• _WHAT TO DO_: Your answer must be the lines from the start of the records through the line with "this an issue?", exactly as written, without the pictures.

• _EXERCISE INPUT_:
=== Begin Enclosure ===

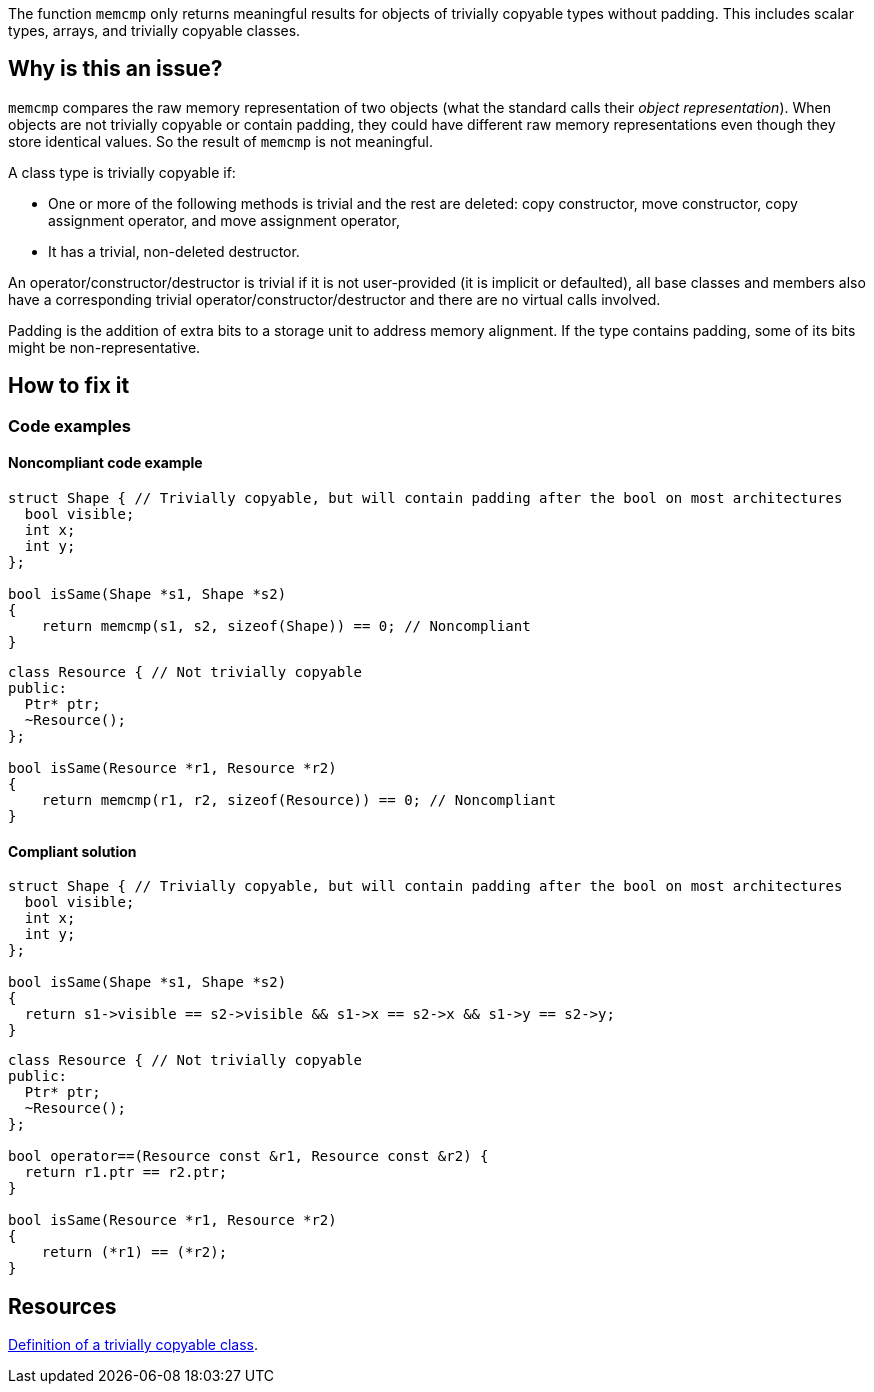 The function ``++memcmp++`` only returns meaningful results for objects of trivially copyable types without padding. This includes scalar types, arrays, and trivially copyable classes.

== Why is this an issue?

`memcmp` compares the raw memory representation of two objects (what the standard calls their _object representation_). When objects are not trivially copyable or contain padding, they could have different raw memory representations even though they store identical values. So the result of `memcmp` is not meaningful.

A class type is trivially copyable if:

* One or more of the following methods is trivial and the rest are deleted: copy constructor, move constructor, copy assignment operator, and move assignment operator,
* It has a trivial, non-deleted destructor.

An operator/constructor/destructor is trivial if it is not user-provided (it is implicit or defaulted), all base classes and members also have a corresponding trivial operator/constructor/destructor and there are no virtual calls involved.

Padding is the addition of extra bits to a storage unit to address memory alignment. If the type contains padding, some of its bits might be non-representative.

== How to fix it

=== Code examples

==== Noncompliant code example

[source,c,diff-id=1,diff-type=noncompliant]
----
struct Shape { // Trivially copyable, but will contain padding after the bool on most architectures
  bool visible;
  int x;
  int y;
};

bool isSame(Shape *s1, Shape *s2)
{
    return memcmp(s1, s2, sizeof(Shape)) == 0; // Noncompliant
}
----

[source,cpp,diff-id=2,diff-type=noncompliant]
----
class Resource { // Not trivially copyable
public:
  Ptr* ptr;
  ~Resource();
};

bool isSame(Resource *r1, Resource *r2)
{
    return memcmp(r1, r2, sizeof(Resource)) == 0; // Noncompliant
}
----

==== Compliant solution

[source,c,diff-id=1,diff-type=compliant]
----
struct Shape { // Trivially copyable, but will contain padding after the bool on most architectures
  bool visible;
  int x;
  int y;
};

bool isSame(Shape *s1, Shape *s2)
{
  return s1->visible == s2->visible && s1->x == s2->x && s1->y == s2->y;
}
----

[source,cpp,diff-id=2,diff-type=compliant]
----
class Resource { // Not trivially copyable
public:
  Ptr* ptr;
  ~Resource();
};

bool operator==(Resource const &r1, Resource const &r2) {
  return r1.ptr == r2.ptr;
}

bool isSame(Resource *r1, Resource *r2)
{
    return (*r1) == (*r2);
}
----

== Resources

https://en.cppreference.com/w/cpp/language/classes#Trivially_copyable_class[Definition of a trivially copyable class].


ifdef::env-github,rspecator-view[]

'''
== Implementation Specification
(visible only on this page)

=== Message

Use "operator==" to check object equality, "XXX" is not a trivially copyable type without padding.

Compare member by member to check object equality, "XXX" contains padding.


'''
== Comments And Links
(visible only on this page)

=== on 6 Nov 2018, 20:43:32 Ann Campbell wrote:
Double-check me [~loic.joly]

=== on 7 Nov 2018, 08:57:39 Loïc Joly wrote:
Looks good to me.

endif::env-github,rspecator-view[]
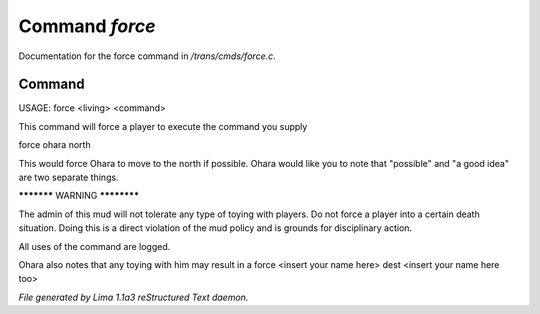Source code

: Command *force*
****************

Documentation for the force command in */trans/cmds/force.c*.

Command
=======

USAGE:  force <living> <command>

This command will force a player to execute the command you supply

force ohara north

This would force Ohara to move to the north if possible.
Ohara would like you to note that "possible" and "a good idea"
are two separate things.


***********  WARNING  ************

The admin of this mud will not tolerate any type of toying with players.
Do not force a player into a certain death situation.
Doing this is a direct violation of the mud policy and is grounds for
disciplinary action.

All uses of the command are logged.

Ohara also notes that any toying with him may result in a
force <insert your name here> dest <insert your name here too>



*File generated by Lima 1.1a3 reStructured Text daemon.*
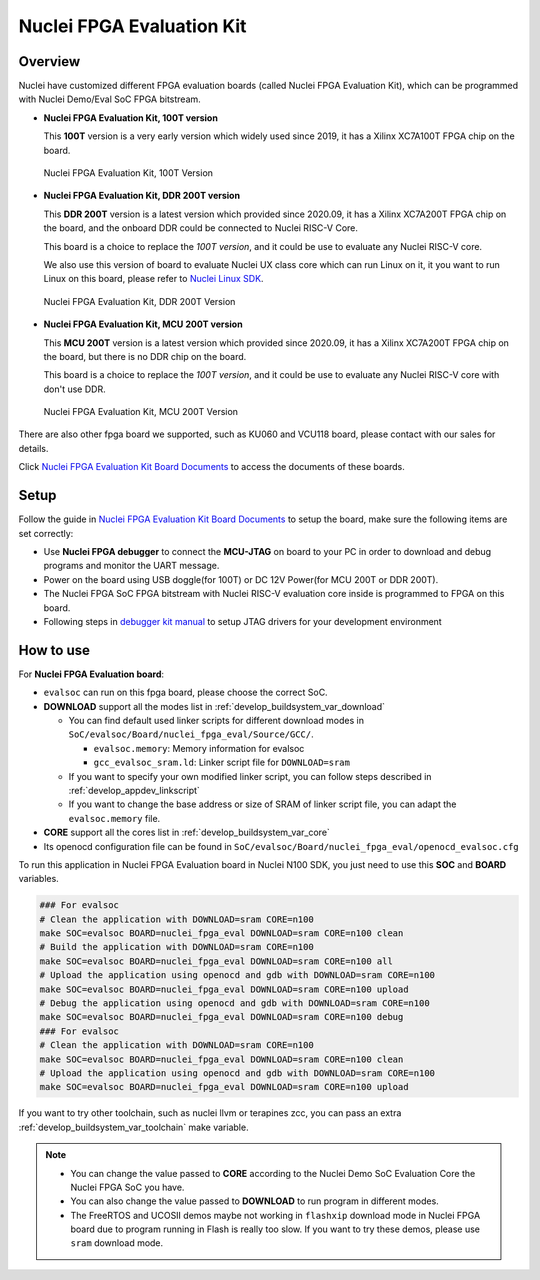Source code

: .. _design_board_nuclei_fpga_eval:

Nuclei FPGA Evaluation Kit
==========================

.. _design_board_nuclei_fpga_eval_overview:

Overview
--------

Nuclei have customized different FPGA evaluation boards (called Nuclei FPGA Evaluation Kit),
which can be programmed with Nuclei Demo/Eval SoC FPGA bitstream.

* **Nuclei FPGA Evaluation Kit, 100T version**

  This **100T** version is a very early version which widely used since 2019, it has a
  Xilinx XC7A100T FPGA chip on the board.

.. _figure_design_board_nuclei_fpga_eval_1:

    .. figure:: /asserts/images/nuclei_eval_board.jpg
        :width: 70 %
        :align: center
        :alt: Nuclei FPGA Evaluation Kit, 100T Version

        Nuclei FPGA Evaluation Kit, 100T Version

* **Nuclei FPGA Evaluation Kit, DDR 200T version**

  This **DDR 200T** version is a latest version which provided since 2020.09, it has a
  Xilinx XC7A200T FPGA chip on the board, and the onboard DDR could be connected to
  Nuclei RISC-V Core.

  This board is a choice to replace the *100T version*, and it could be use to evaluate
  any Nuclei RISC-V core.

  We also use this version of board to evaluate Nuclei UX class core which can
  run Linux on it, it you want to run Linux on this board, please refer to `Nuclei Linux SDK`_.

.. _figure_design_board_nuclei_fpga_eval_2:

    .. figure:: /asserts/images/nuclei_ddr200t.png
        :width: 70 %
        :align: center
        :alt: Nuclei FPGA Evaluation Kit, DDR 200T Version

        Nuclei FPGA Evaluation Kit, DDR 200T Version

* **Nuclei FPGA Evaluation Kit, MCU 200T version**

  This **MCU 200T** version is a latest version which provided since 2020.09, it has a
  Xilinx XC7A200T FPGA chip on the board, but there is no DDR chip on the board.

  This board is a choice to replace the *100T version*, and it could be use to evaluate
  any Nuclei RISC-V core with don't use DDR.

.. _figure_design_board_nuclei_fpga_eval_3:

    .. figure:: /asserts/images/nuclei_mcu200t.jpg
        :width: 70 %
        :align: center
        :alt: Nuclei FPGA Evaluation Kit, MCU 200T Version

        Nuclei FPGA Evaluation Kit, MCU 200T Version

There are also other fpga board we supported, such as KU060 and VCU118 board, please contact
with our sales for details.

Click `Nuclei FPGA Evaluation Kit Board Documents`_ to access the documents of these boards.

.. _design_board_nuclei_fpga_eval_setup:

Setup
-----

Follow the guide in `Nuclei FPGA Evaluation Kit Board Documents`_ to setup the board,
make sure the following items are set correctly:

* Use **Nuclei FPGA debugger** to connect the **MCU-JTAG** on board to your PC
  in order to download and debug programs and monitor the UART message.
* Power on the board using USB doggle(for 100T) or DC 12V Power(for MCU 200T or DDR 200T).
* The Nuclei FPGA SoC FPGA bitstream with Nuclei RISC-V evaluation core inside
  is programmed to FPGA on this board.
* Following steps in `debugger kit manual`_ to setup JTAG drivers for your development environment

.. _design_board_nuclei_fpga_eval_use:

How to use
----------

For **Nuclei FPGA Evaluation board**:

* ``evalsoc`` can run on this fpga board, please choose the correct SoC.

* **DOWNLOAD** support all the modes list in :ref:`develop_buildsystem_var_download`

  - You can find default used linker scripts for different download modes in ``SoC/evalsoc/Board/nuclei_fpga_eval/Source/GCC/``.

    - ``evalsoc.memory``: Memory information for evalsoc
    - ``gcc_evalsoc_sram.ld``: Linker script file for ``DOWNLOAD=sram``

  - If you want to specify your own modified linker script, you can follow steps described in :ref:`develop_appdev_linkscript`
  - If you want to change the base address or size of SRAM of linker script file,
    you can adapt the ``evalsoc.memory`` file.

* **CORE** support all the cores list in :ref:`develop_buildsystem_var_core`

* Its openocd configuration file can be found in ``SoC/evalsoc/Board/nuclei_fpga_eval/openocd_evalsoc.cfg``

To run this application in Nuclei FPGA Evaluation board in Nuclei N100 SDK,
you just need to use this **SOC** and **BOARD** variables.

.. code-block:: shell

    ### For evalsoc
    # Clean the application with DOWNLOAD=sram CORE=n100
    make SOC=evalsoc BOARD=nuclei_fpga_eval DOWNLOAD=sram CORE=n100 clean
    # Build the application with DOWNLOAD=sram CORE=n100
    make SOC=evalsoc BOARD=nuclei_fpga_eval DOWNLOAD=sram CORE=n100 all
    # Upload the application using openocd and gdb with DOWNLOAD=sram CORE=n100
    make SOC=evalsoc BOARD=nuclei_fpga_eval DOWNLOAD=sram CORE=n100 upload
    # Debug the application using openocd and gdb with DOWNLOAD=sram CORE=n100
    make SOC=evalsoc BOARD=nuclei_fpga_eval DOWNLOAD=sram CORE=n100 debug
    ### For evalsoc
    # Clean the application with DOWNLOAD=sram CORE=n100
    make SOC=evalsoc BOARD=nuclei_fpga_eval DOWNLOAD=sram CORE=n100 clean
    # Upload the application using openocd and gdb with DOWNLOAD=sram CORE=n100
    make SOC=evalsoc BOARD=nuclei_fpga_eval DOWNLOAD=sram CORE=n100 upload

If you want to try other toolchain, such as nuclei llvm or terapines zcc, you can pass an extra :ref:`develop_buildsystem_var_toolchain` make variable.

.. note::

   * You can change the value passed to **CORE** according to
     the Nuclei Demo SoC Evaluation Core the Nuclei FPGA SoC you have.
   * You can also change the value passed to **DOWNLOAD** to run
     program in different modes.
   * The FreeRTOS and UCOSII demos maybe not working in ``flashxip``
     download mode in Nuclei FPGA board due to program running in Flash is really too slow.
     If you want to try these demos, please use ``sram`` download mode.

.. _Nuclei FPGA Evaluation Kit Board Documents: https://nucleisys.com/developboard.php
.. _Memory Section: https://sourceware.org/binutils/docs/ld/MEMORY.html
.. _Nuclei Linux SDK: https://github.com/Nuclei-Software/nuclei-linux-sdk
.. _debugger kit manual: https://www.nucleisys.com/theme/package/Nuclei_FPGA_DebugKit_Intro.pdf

=== End Enclosure ===

• _RESULT FOR THIS EXERCISE_:
 The function ``++memcmp++`` only returns meaningful results for objects of trivially copyable types without padding. This includes scalar types, arrays, and trivially copyable classes.

== Why is this an issue?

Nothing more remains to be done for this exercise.